Directions for this task:
Continue the passage on shipping online orders from store inventory, starting right after its final question.

Idle inventory in stores collects dust—not profits. Meanwhile, out of stocks online result in disappointed customers. It’s important to reduce both. Why? Because increasingly, buyers are choosing to shop online instead of in-store. In fact, in a September 2021 survey, Fluent Commerce found out that 22% of U.S. consumers and 16% of U.K. consumers planned to do more online shopping for the holidays in 2021 than in the previous year. What does that mean for you?
The ecommerce boom is here to stay. That means you need to increase what’s available to sell online, by using store stock. And use ecommerce to drive more sales at full price. That means you need to get Ship from Store right. Yet many retailers struggle to optimize Ship from Store. Let’s look at the two key areas you need to nail.
When a customer places an order online, can you ship it from the store that makes the most sense? Can you manage stock availability across all your stores so both in-store and online buyers are happy?
If you only ship from one or two Distribution Centers (DCs), it’s simple. But when you add ship from store, it becomes complicated. Will you ship from all of your stores? Only the flagships? The store with the most—or oldest—inventory? It all impacts margins. Meanwhile, today’s consumers want more.
Buyers expect an Amazon-like experience. Accurate stock. Fast delivery. They don’t want to hear that an item is out of stock or canceled. Nor that their order is delayed. In fact, late orders are really bad for repeat purchases. How bad?

Source material:
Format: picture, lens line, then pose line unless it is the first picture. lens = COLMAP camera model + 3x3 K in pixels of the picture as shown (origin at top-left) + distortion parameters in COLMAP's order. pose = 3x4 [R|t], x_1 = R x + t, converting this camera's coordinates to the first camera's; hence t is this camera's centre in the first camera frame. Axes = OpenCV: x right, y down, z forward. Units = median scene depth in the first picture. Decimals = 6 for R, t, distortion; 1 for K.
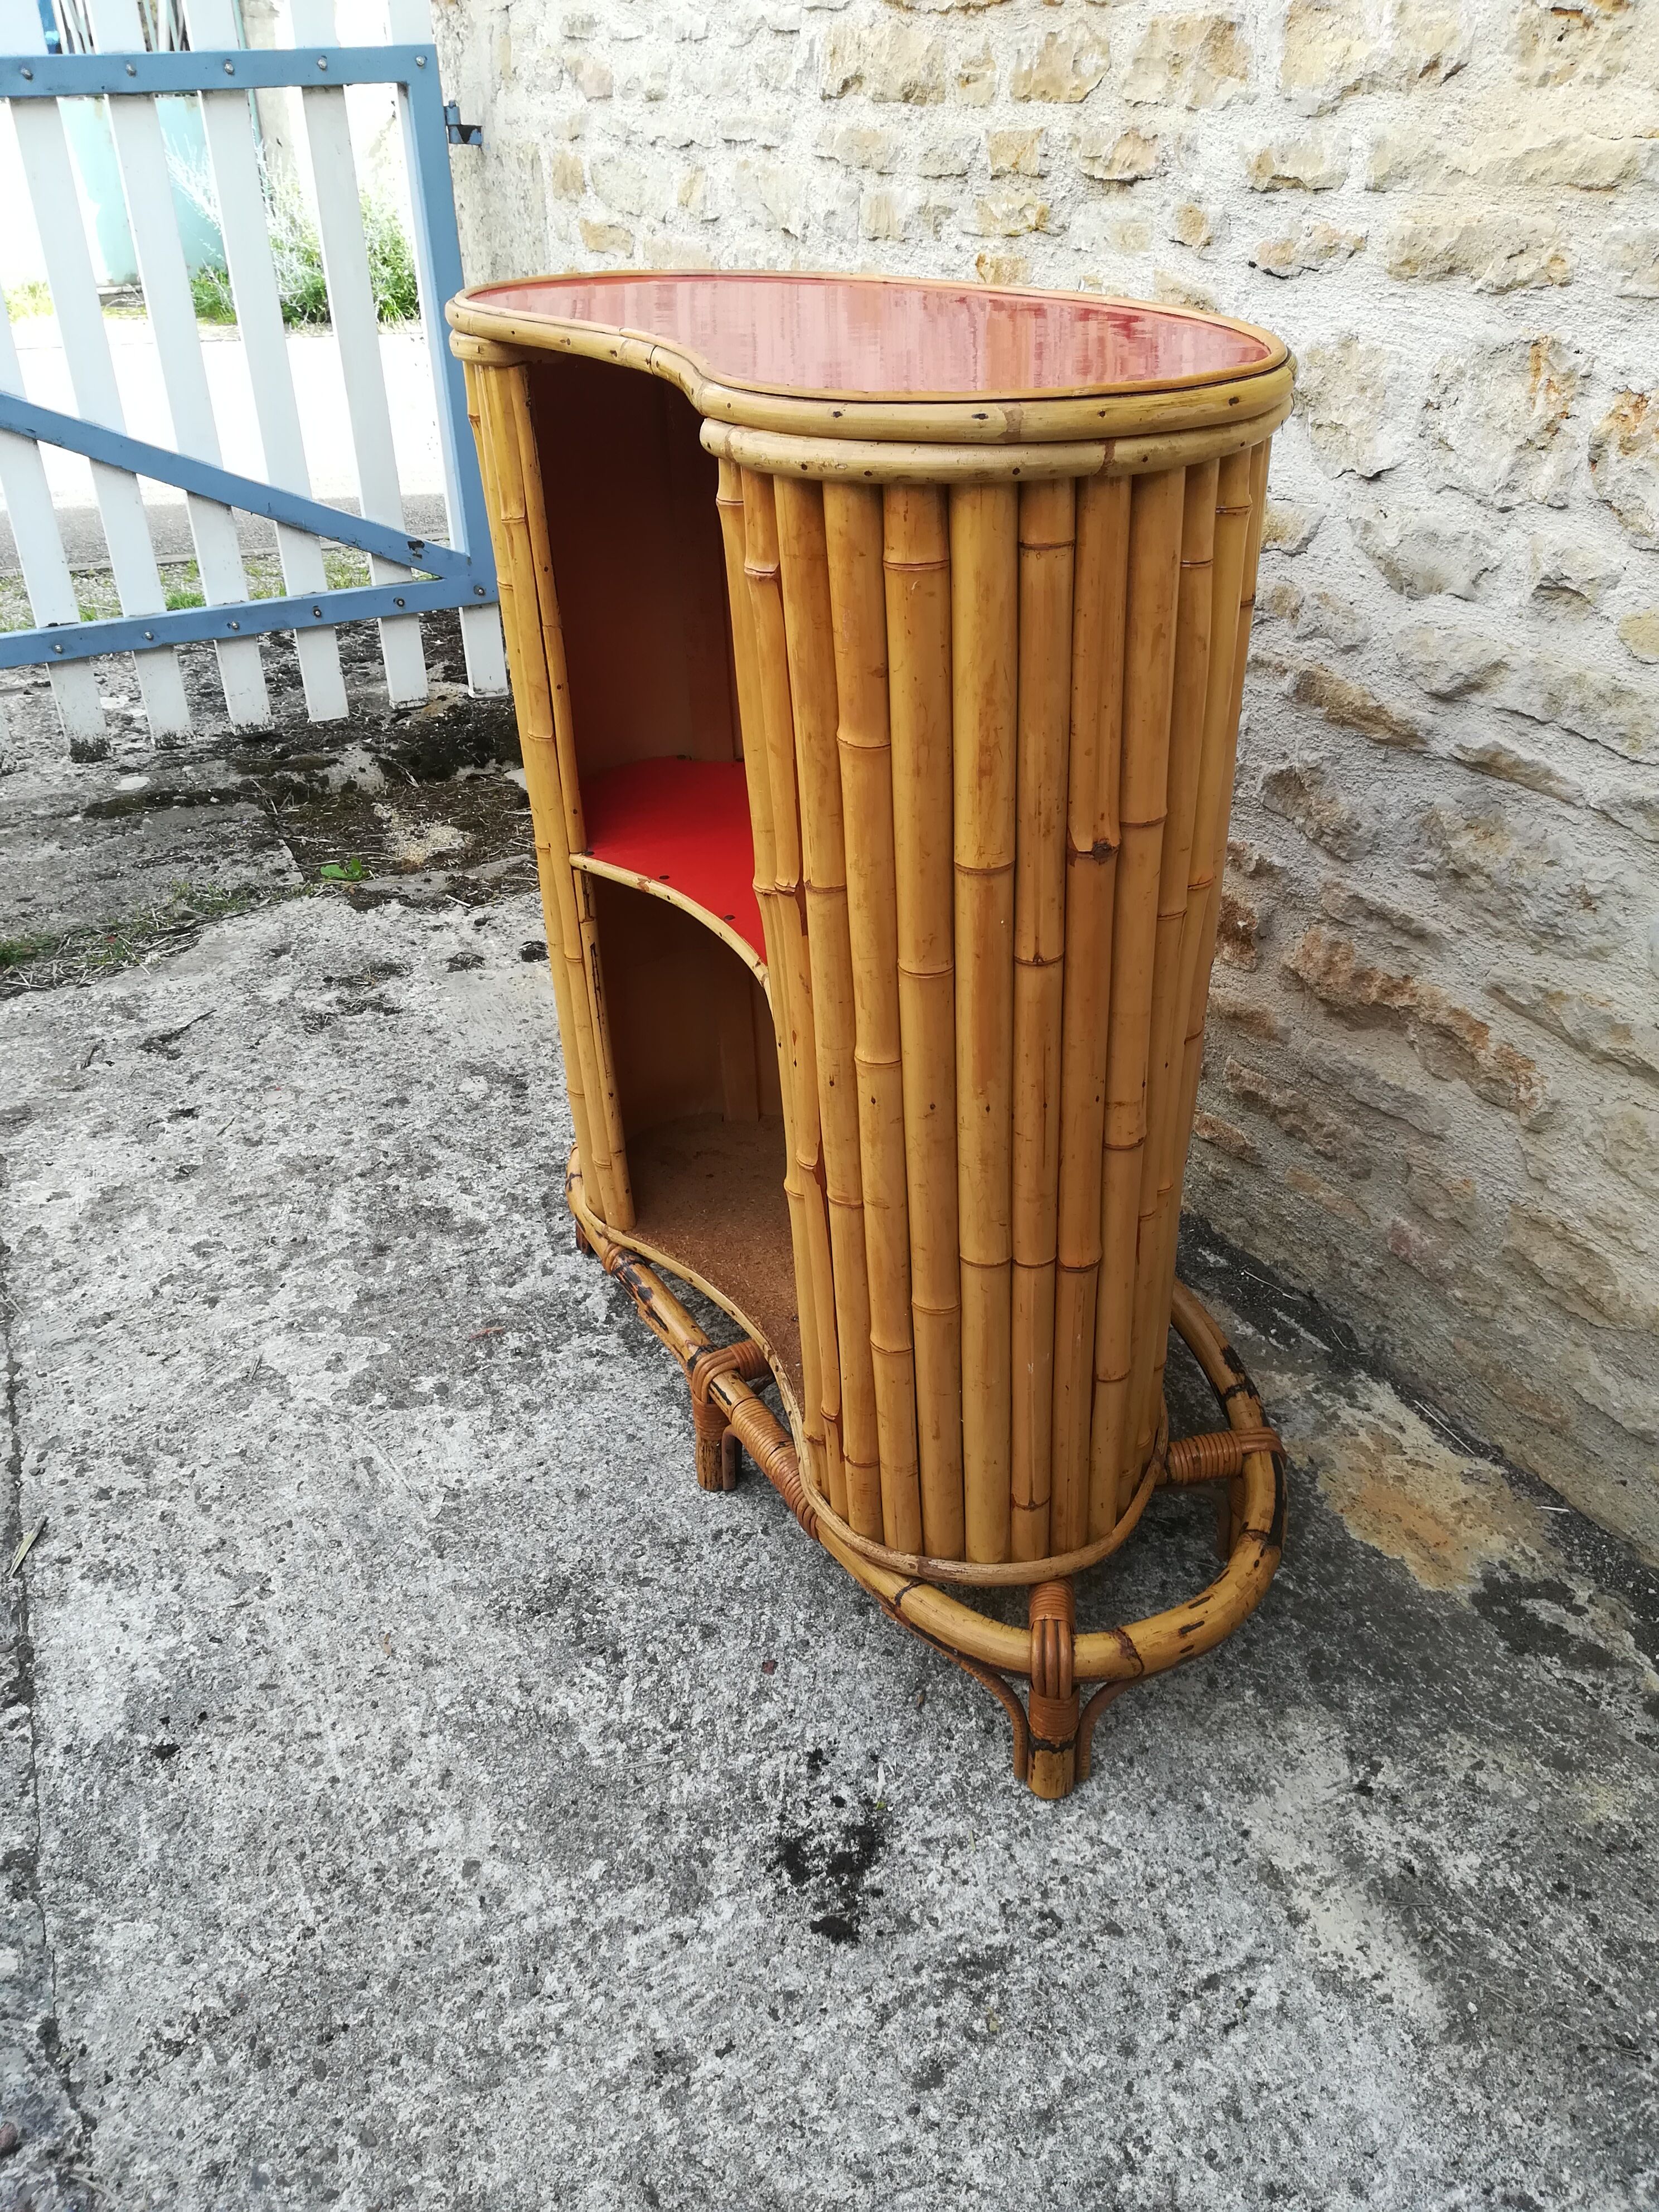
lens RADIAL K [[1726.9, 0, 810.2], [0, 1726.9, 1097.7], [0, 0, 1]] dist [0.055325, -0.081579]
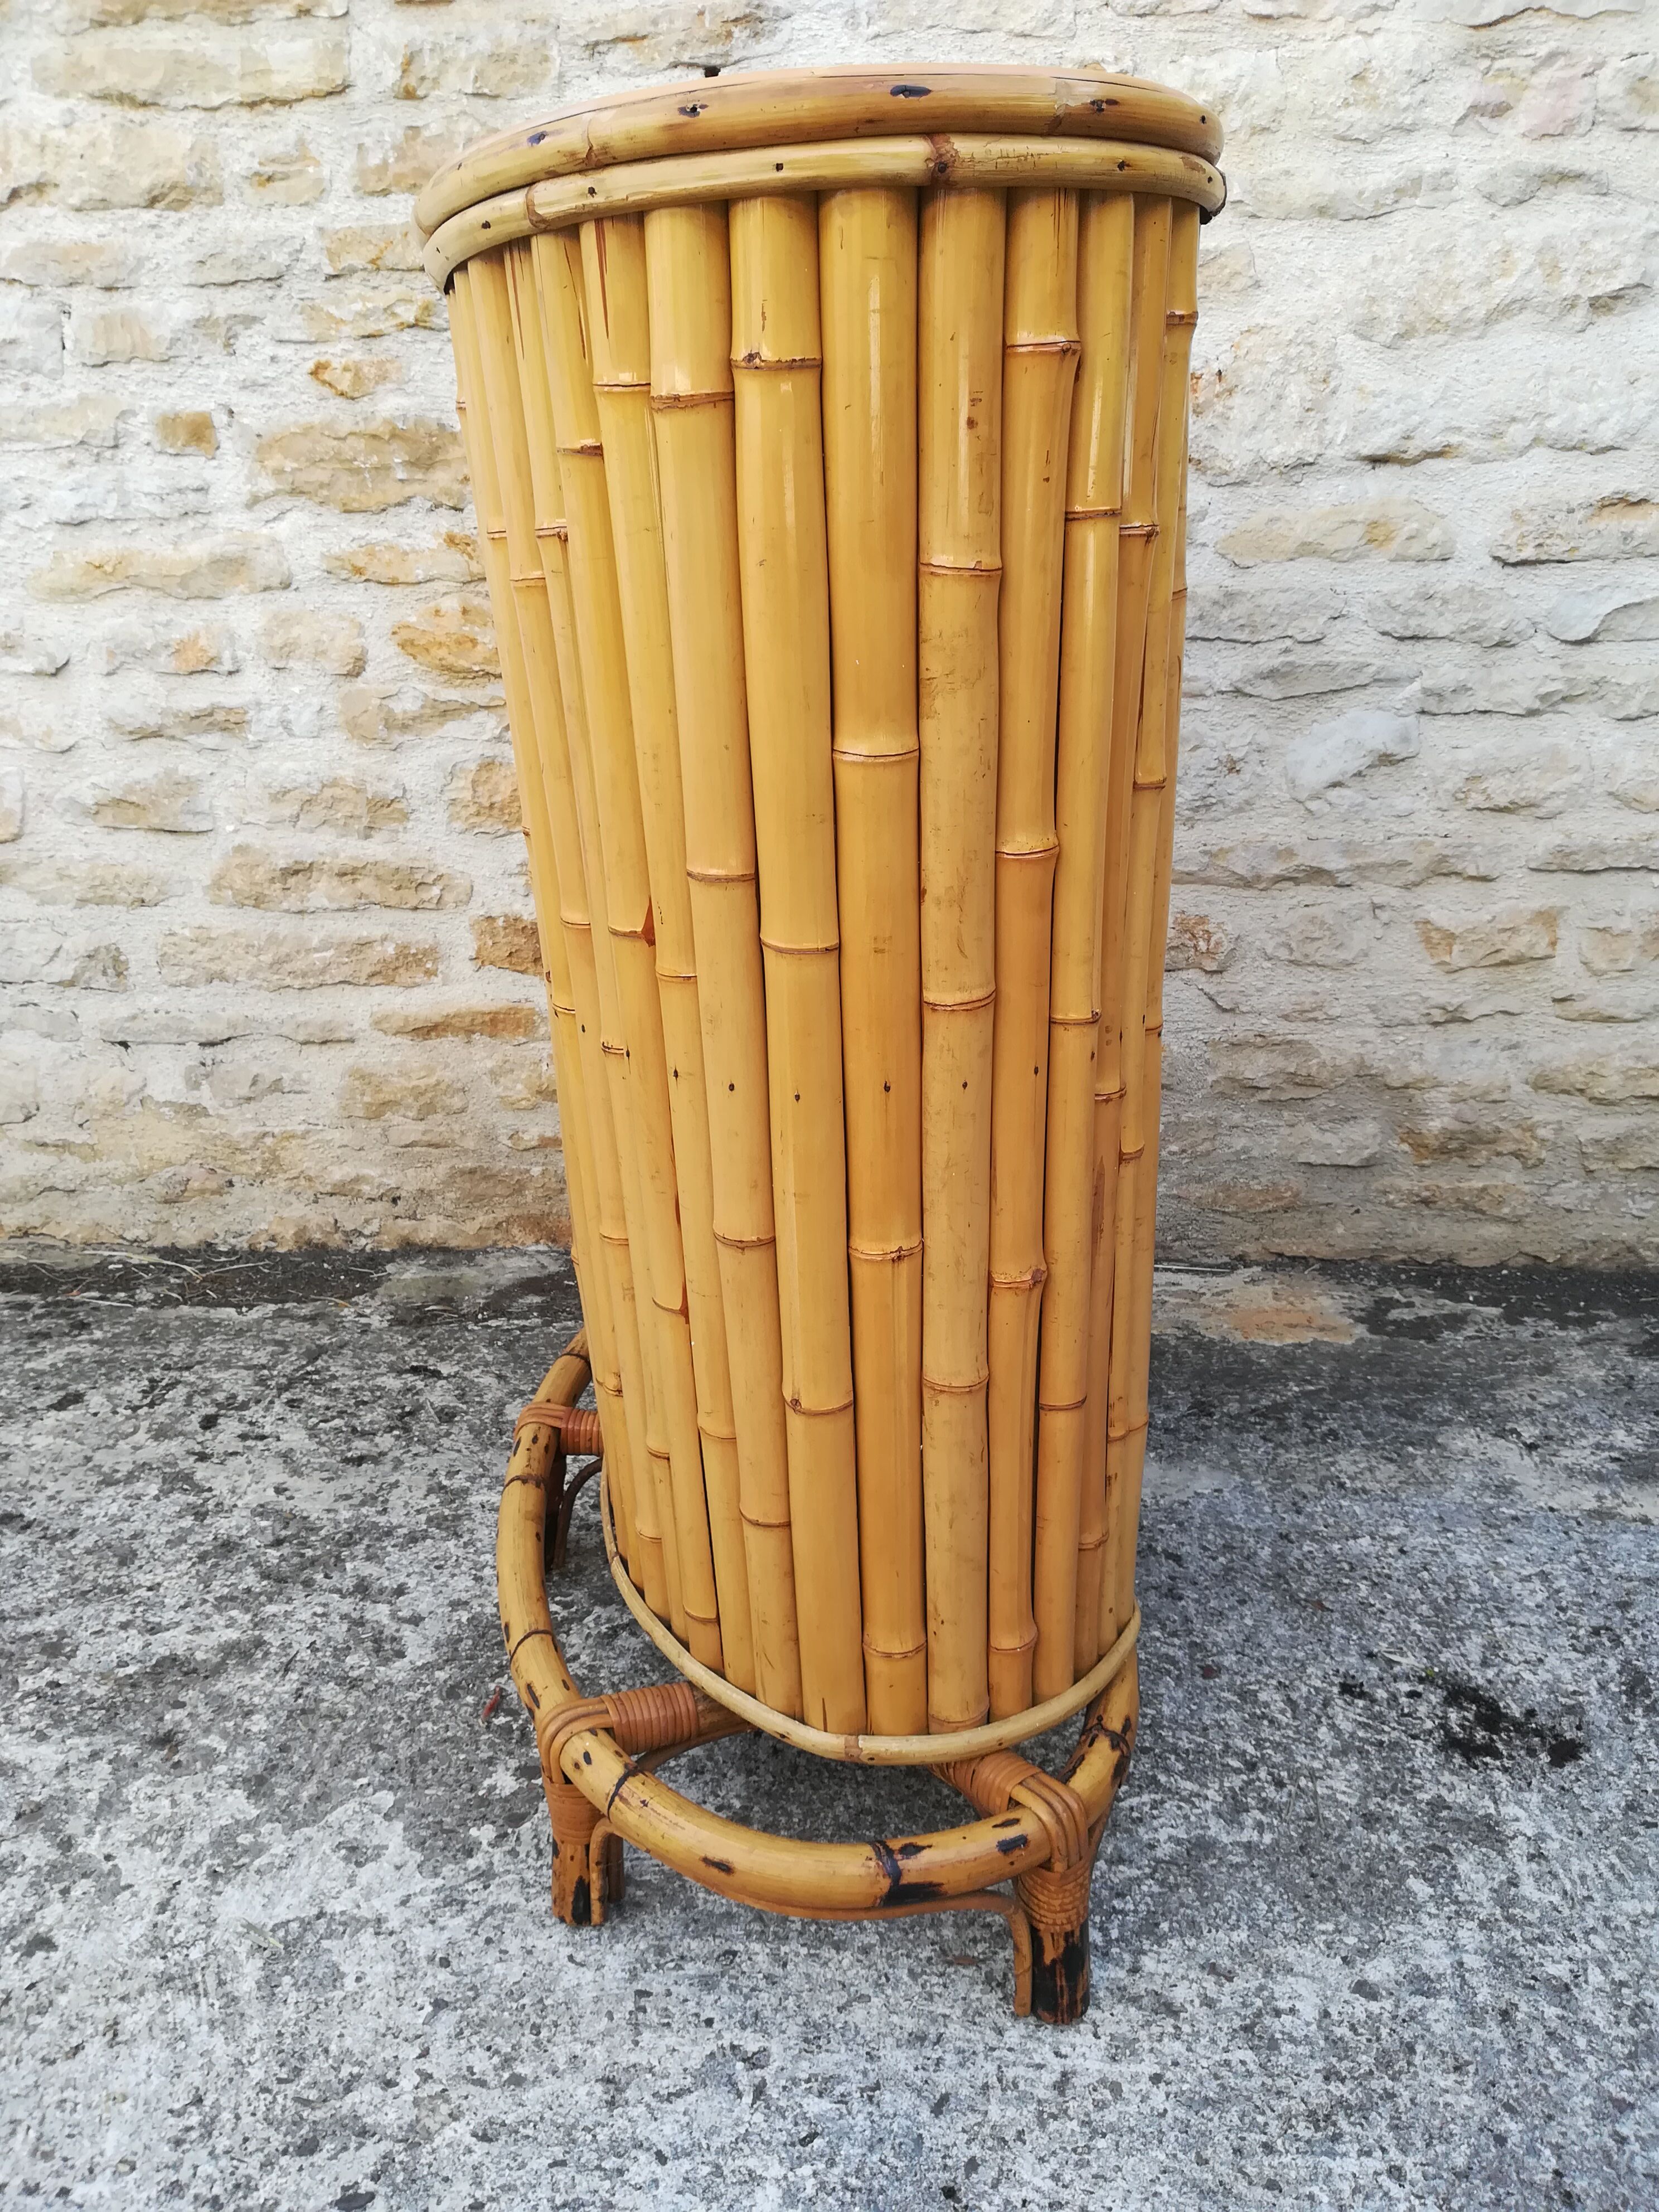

Response:
So you need to extract maximum value from each order, across every channel, region, marketplace, and brand. When you optimize your fulfillment logic to ship from the right store, every time, you’ll increase your sell through rate. And reduce markdowns. But when an order is sent to a store, what next?
Do your store staff have the right tools to pick and pack efficiently? Can they see which orders are the highest priority? And is the pick and pack process the right one for your store? Which is more important for your business, speed or accuracy? If you optimize for speed will your order error rate increase? Or could you eliminate steps, like scan to pick, without it being an issue and just scan to pack?
And what about value added services? If you offer gift wrap, samples, or assembly, it’s important to manage those processes too. What’s more, it’s important to keep your customers informed every step of the way. What else should you look out for?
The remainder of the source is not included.